Even though we have mail-in voting here in Oregon, i have left it up to the last minute, hurriedly glossing over the voter pamphlet and its dozen measures in the coffee shop today. There's just something about voting during the excitement of the final days, instead of weeks beforehand. When we don't have a voting booth to go into, at least we have this feeling in the air. So i'm sipping coffee with my daughter, after preschool is over, talking about voting with her. It's all people seem to be talking about; as i am boning up on the differences between Oregon Measures 57 and 61, two people at the coffee counter just happen to be expounding upon it. They change my view, somewhat.
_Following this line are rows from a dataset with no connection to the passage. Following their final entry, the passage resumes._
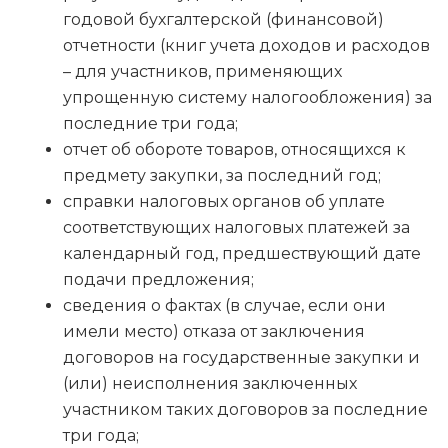
годовой бухгалтерской (финансовой)
отчетности (книг учета доходов и расходов
– для участников, применяющих
упрощенную систему налогообложения) за
последние три года;
отчет об обороте товаров, относящихся к
предмету закупки, за последний год;
справки налоговых органов об уплате
соответствующих налоговых платежей за
календарный год, предшествующий дате
подачи предложения;
сведения о фактах (в случае, если они
имели место) отказа от заключения
договоров на государственные закупки и
(или) неисполнения заключенных
участником таких договоров за последние
три года;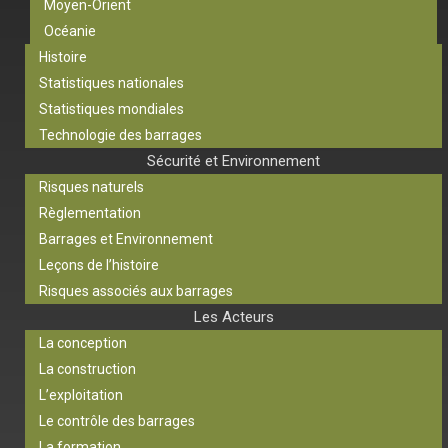
Moyen-Orient
Océanie
Histoire
Statistiques nationales
Statistiques mondiales
Technologie des barrages
Sécurité et Environnement
Risques naturels
Règlementation
Barrages et Environnement
Leçons de l’histoire
Risques associés aux barrages
Les Acteurs
La conception
La construction
L’exploitation
Le contrôle des barrages
La formation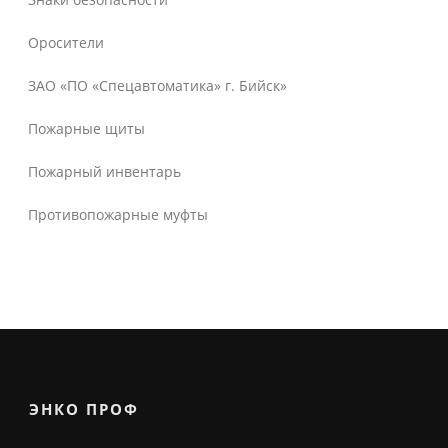
Оросители
ЗАО «ПО «Спецавтоматика» г. Бийск»
Пожарные щиты
Пожарный инвентарь
Противопожарные муфты
ЭНКО ПРОФ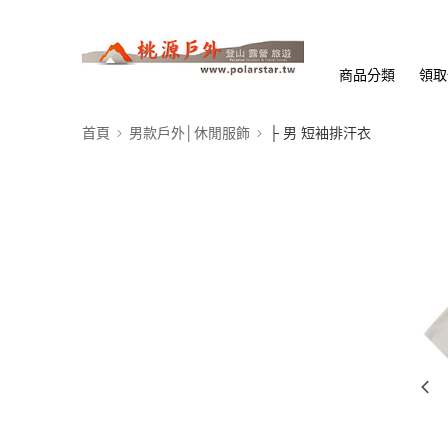
商品分類
領取
首頁
男款戶外│休閒服飾
├ 男 短袖排汗衣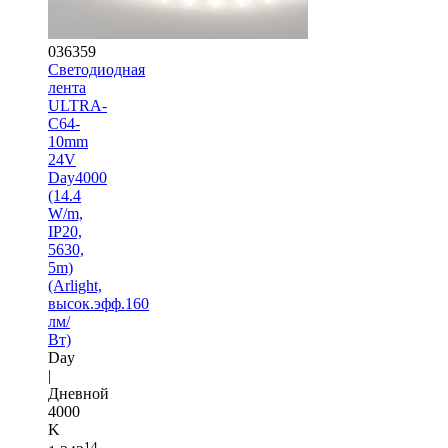
036359
Светодиодная
лента
ULTRA-
C64-
10mm
24V
Day4000
(14.4
W/m,
IP20,
5630,
5m)
(Arlight,
высок.эфф.160
лм/
Вт)
Day
|
Дневной
4000
K
14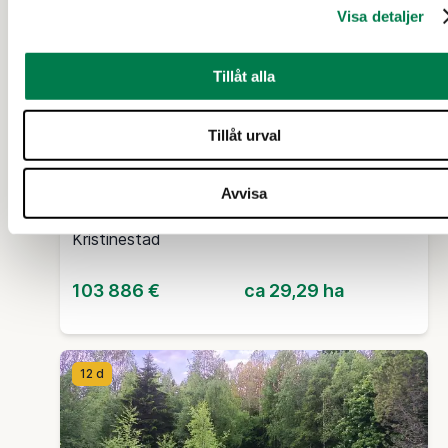
Visa detaljer
SKOGSFASTIGHET (FASTIGHET)
/
SKOGSFASTIGHET
(OUTBRUTET OMRÅDE)
Tillåt alla
Vallskog 32:65 och/ja del
Tillåt urval
av/osa Manngård 32:29,
Lappfjärd/Lapväärtti
Avvisa
Kristinestad
103 886 €
ca 29,29 ha
12 d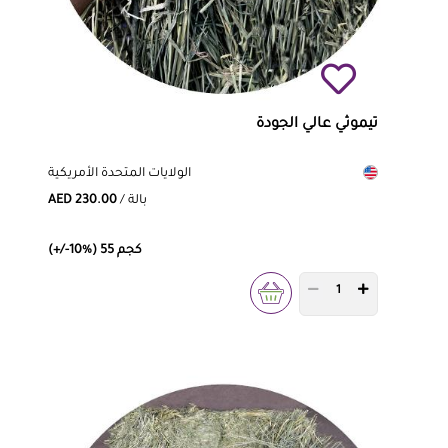
تيموثي عالي الجودة
الولايات المتحدة الأمريكية
/ بالة
AED 230.00
(+/-10%) 55 كجم
PRODUCT QUANTITY 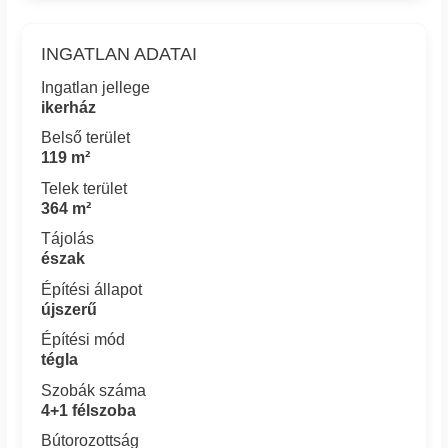
INGATLAN ADATAI
Ingatlan jellege
ikerház
Belső terület
119 m²
Telek terület
364 m²
Tájolás
észak
Építési állapot
újszerű
Építési mód
tégla
Szobák száma
4+1 félszoba
Bútorozottság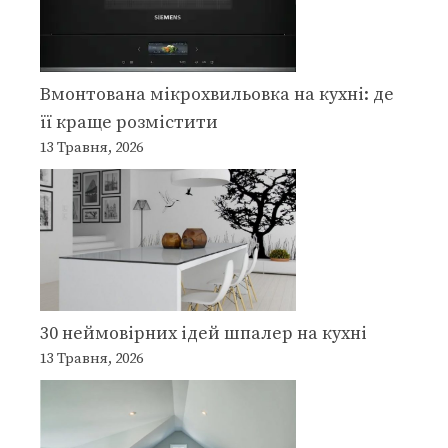
Вмонтована мікрохвильовка на кухні: де
її краще розмістити
13 Травня, 2026
30 неймовірних ідей шпалер на кухні
13 Травня, 2026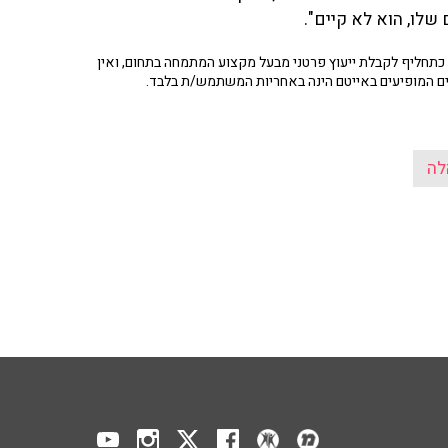
לו, הוא לא קיים".
תחליף לקבלת ייעוץ פרטני מבעל מקצוע המתמחה בתחום, ואין
ים המופיעים באייטם הינה באחריות המשתמש/ת בלבד.
לה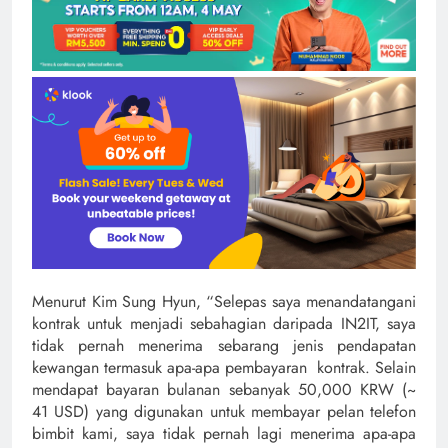
Menurut Kim Sung Hyun, “Selepas saya menandatangani
kontrak untuk menjadi sebahagian daripada IN2IT, saya
tidak pernah menerima sebarang jenis pendapatan
kewangan termasuk apa-apa pembayaran kontrak. Selain
mendapat bayaran bulanan sebanyak 50,000 KRW (~
41 USD) yang digunakan untuk membayar pelan telefon
bimbit kami, saya tidak pernah lagi menerima apa-apa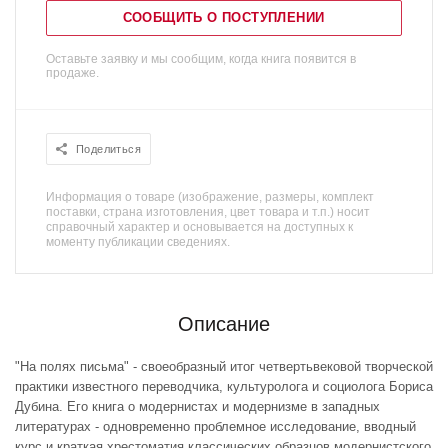
СООБЩИТЬ О ПОСТУПЛЕНИИ
Оставьте заявку и мы сообщим, когда книга появится в
продаже.
Поделиться
Информация о товаре (изображение, размеры, комплект
поставки, страна изготовления, цвет товара и т.п.) носит
справочный характер и основывается на доступных к
моменту публикации сведениях.
Описание
"На полях письма" - своеобразный итог четвертьвековой творческой
практики известного переводчика, культуролога и социолога Бориса
Дубина. Его книга о модернистах и модернизме в западных
литературах - одновременно проблемное исследование, вводный
курс и краткая хрестоматия классических образцов модернистского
The kiddo has heard of this man Obama before. Somehow through our previous conversations she's gotten it into her head that he and her grandpa are buddies. I think it's because she believes her grandpa is "in charge" -- just as i told her Barack would be when he wins the presidency. This is the first big election she's seen, and it's already a historic one. Perhaps she will remember how we gathered together on election night, to dance in the streets and make a toast for change. I hope that she also remembers the first "vote" she made today -- when she and her pre-K classmates voted on what to name the class fish. I thought it was a good move on the teacher's part -- letting the kids get some feel of what voting is all about.
I explain to her, between sips of my mocha, how each of the little bubbles i'm filling in is a vote 'yes or no' for certain things. More tax deductions. Merit-based teaching. More checks on government spending for political causes. I try to convey that by filling in "yes or no," the people decide what the "rules" are in our world. I wonder how to explain to her that this is some of the small influence the individuals have on the whole. So much else plays into the power structure, and we would be delusional to really believe that voting does it all. But blackening the ovals does do something, right?
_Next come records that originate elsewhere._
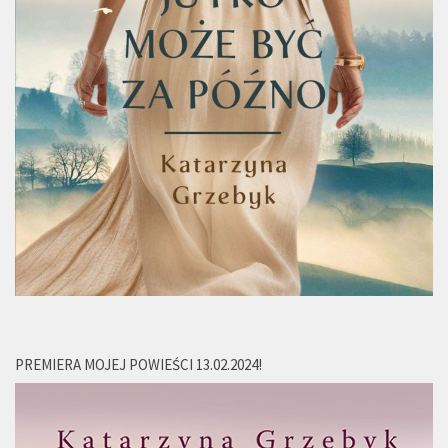
PREMIERA MOJEJ POWIEŚCI 13.02.2024!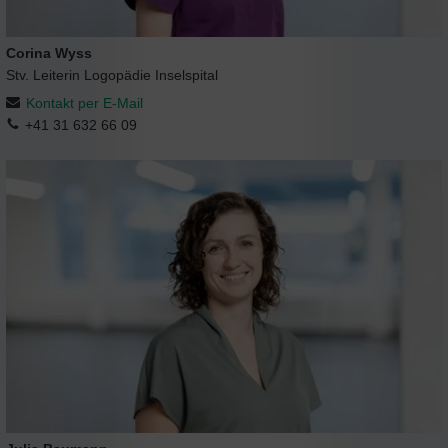
Corina Wyss
Stv. Leiterin Logopädie Inselspital
Kontakt per E-Mail
+41 31 632 66 09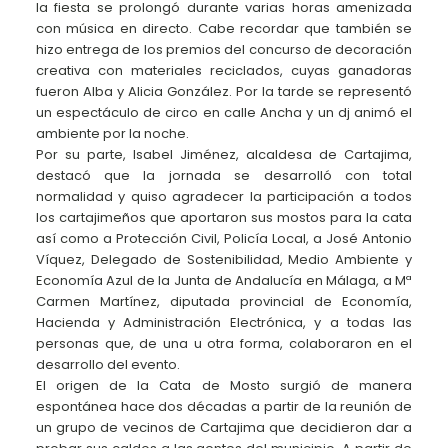
la fiesta se prolongó durante varias horas amenizada
con música en directo. Cabe recordar que también se
hizo entrega de los premios del concurso de decoración
creativa con materiales reciclados, cuyas ganadoras
fueron Alba y Alicia González. Por la tarde se representó
un espectáculo de circo en calle Ancha y un dj animó el
ambiente por la noche.
Por su parte, Isabel Jiménez, alcaldesa de Cartajima,
destacó que la jornada se desarrolló con total
normalidad y quiso agradecer la participación a todos
los cartajimeños que aportaron sus mostos para la cata
así como a Protección Civil, Policía Local, a José Antonio
Víquez, Delegado de Sostenibilidad, Medio Ambiente y
Economía Azul de la Junta de Andalucía en Málaga, a Mª
Carmen Martínez, diputada provincial de Economía,
Hacienda y Administración Electrónica, y a todas las
personas que, de una u otra forma, colaboraron en el
desarrollo del evento.
El origen de la Cata de Mosto surgió de manera
espontánea hace dos décadas a partir de la reunión de
un grupo de vecinos de Cartajima que decidieron dar a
As for Barack Obama, perhaps we are overly confident in the power of one man. Perhaps he is just a vision of what could be -- and not the Agent For All Change that we hope. But as he pulls ahead with what could be the largest lead in electoral votes in history, it restores my faith that we Americans do have a conscience. And i am thrilled that my daughter's first conscious memories of the electoral process are during this time.